The jury finds the defendant guilty of lightweight strategy, casual entertainment, unfulfilled promise and hit-&-miss humour. Dismissed!
Devil’s Attourney Review
by on December 28, 2012
Hotshot lawyer Max McMann is a fellow of firm principles. Self-interest, personal enrichment and turning up the sleeves on a pastel suit are just a few of them. So he’s naturally at home in this parody of a lurid Hollywood eighties, when lunch was for wimps and the ozone layer looked awfully like breakfast to an industrial smog of back-combed hairspray.
At heart this is a neat, inviting turn-based battle where you defend your client by selecting from your deck of legal dirty tricks to discredit the prosecution. For example, the Interrogate skill can deal 1-5 damage to a Witness’s Credibility – equivalent to their health or hit points – in an attempt to eliminate them. In the prosecutor’s turn, surviving Witnesses and Evidence return damage against your case. Of course, Max favours defendants with a certain ‘ker-ching’: rich clients who are prepared to undo a zipper and show society the true meaning of Reaganomic trickle-down. Wipe the opposition for a handsome fee and you can buy new courtroom techniques, while pimping out your condo in taste-free contemporary frippery.
We found the humour a little thin after the rocking theme song, but enjoyed the pop-cultural references and the voice work, with pre-court exchanges weaving a story of Max’s pursuit of the delectable Susan Maple.

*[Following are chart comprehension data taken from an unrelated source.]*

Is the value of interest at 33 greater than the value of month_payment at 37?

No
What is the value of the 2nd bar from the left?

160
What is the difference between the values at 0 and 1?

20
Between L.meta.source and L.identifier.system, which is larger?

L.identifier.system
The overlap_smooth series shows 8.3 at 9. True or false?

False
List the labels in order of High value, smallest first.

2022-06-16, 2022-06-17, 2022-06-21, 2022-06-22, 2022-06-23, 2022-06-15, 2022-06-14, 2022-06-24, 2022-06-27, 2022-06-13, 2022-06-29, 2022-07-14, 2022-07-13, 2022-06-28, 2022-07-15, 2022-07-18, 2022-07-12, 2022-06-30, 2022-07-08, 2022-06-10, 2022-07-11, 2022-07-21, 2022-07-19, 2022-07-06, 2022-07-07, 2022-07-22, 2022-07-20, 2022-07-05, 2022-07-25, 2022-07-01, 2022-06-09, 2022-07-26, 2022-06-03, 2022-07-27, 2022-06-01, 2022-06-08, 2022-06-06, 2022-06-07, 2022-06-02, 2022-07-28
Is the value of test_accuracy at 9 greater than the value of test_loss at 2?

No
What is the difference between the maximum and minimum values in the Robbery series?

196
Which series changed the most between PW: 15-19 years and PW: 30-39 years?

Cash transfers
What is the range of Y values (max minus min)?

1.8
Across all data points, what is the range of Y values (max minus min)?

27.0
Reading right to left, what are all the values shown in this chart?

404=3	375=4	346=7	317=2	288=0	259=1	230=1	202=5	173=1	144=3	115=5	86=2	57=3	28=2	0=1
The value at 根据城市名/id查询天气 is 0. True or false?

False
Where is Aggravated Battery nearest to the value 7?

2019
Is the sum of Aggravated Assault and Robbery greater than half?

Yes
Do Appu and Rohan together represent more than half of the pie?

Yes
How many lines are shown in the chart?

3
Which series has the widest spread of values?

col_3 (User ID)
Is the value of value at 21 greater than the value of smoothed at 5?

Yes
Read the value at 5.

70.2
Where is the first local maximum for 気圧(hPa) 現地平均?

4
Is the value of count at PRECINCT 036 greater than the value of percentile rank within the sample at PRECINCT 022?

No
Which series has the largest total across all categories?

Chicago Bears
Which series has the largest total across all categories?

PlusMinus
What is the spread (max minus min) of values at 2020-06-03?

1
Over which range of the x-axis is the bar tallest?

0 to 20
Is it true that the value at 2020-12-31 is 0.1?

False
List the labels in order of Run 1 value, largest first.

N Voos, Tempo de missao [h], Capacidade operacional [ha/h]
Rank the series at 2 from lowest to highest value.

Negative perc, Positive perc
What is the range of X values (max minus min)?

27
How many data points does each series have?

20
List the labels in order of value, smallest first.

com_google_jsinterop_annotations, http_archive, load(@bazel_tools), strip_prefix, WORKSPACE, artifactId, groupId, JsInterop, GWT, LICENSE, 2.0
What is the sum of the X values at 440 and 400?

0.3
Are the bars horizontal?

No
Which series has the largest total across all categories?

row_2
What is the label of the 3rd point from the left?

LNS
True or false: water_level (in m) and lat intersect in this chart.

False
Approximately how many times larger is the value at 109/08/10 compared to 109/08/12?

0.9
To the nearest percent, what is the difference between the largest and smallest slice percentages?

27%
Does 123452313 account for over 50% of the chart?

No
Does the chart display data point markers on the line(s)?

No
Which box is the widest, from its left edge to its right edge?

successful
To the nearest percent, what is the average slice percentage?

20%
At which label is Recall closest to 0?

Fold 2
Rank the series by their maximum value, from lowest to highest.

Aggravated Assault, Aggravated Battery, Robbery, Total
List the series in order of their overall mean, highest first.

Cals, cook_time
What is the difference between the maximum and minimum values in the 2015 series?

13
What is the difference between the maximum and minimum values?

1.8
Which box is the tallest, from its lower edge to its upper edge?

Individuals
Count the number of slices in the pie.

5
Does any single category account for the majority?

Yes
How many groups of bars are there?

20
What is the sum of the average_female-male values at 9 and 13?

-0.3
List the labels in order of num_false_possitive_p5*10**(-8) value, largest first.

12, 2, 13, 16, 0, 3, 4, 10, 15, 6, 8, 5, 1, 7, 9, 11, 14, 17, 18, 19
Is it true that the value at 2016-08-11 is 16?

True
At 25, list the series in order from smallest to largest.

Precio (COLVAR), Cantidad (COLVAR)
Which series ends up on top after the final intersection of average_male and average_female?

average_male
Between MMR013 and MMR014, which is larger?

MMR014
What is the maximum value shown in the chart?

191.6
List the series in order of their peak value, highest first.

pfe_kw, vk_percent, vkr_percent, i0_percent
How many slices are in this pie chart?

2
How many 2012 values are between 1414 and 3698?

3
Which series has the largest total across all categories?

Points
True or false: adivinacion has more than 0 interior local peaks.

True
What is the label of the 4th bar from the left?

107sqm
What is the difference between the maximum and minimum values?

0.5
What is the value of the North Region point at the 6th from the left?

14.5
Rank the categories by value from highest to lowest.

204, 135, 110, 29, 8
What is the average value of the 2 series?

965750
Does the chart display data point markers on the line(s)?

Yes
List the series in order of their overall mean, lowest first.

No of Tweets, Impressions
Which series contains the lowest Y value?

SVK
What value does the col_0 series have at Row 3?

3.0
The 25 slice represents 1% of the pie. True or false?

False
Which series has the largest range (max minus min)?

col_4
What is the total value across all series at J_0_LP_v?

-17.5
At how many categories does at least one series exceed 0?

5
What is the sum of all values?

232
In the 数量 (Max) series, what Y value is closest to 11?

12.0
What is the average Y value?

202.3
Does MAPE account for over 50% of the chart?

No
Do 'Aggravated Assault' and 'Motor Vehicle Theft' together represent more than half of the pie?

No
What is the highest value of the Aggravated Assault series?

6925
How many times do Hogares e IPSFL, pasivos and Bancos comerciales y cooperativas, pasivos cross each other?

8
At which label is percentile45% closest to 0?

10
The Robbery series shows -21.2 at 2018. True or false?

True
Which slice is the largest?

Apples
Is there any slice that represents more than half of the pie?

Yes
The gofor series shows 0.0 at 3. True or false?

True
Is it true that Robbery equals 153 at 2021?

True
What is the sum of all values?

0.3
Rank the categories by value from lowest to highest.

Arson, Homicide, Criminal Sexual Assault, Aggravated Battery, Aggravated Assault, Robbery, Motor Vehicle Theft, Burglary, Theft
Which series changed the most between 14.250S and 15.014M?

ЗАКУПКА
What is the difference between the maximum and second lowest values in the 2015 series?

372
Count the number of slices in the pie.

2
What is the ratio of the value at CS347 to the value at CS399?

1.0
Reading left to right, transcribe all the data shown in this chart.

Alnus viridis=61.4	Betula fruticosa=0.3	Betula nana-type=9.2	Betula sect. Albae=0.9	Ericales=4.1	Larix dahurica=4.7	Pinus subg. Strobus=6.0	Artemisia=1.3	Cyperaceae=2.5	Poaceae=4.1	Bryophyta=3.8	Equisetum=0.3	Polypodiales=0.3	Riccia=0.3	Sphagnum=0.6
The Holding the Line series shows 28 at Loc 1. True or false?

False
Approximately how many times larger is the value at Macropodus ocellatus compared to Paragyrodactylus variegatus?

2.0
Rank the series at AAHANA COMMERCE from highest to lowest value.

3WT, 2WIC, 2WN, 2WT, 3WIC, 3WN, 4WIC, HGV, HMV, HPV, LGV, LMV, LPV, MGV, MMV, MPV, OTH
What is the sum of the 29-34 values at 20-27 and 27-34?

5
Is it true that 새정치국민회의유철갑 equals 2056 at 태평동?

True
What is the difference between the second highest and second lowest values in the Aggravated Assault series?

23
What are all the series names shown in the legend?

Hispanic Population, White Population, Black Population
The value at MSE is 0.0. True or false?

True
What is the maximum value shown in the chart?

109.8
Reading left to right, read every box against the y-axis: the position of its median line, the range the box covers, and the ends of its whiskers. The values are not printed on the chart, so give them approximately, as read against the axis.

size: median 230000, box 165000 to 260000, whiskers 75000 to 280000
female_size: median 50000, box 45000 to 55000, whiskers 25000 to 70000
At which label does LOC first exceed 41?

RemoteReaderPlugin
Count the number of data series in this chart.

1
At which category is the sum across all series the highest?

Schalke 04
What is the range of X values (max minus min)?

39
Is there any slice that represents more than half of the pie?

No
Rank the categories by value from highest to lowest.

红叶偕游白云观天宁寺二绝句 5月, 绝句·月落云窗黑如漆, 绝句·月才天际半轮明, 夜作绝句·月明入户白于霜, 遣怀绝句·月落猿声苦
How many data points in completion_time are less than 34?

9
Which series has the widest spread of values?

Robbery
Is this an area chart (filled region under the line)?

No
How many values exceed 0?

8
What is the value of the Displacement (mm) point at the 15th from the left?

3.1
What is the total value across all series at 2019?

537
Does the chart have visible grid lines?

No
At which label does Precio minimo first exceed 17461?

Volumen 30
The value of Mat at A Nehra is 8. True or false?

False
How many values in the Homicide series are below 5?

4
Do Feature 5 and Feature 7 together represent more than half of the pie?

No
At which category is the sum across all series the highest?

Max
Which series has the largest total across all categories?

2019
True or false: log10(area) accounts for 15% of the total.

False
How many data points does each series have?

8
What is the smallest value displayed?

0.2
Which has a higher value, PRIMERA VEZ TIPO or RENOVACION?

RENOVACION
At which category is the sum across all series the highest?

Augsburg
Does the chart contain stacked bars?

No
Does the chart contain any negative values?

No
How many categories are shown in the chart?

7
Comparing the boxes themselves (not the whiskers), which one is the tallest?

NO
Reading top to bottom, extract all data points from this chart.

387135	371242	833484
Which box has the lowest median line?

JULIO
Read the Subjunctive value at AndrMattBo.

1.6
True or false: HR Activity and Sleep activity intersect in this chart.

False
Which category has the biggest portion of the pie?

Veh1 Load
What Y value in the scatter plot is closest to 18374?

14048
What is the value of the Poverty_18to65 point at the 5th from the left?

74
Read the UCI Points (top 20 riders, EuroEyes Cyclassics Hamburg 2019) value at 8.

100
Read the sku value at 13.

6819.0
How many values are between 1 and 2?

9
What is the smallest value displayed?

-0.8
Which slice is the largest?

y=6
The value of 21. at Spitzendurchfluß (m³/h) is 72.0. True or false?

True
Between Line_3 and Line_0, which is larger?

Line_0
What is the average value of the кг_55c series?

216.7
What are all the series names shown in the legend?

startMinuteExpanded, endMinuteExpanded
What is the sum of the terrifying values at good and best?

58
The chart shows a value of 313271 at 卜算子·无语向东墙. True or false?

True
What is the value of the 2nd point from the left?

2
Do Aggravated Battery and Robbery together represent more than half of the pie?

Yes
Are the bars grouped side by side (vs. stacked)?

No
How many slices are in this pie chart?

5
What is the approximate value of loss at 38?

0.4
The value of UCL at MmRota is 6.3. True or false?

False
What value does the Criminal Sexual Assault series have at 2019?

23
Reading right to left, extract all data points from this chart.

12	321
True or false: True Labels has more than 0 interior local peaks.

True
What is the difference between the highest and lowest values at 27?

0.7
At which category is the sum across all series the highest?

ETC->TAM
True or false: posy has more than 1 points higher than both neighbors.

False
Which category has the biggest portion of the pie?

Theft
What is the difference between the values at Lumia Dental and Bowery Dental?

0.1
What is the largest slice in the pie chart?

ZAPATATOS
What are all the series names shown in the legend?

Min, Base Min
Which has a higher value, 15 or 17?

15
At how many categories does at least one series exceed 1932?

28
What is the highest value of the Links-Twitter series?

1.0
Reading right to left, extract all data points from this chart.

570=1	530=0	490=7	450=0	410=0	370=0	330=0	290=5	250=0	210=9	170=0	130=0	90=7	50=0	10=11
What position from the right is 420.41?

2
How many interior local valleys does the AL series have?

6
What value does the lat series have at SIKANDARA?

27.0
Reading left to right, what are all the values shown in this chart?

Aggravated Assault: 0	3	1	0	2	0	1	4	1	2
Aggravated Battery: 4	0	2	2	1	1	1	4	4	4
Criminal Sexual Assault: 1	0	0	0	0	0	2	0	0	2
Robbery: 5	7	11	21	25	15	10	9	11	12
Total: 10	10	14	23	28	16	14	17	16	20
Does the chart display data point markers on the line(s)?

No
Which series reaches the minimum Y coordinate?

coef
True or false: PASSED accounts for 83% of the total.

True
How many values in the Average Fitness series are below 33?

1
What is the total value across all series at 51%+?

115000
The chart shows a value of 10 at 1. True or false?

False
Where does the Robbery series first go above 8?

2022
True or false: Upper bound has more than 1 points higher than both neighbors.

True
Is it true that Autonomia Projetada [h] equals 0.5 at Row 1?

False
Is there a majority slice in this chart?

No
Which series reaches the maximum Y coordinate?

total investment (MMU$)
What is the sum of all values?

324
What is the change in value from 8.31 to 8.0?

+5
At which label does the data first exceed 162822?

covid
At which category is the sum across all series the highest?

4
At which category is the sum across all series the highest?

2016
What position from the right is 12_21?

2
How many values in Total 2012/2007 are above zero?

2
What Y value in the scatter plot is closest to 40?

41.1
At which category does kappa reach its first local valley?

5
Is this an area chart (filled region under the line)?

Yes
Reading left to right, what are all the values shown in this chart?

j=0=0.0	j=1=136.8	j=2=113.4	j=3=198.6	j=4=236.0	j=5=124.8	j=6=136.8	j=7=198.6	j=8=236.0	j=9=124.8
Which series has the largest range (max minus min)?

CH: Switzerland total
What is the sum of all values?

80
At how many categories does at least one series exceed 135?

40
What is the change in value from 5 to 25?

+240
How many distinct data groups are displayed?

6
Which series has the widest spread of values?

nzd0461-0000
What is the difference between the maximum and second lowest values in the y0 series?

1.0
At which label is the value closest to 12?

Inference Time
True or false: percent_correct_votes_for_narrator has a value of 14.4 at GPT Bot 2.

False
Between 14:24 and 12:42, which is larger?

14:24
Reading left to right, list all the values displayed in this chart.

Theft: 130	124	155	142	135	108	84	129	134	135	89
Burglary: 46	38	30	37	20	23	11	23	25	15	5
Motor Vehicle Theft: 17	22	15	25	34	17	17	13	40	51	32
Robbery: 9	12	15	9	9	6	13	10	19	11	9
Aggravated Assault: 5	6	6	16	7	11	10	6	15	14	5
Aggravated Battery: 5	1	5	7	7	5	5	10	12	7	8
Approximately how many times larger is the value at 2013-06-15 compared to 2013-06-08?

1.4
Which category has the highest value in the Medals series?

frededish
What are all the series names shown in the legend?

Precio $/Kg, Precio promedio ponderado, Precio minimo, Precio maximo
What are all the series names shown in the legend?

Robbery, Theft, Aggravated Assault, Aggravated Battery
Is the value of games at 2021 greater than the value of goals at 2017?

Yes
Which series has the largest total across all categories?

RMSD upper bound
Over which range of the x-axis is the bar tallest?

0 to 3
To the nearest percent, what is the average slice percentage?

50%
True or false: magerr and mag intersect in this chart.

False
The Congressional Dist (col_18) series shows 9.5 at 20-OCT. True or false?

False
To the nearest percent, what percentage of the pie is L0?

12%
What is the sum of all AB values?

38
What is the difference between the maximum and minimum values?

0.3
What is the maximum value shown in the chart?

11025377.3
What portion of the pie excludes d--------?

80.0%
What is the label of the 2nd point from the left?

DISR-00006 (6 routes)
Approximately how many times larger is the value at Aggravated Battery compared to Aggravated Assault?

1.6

It’s also a breeze to pick up and play, taking only a few rounds to reach a verdict. But the system just doesn’t deliver on strategic integrity, with luck holding too much sway. Replaying the same moves can turn up wildly different results. Balance is also an issue, some skills seeming overpowered while others never saw use. Our replay on Hard felt easier than our exploratory completion on Normal difficulty, as we knew exactly what to expect and never missed a bonus.
We’d recommend you overrule our objections and try Devil’s Attorney anyway: as stylish and shallow as its square-jawed antihero, it may be flawed (and climax too soon), but it’s still rather likeable.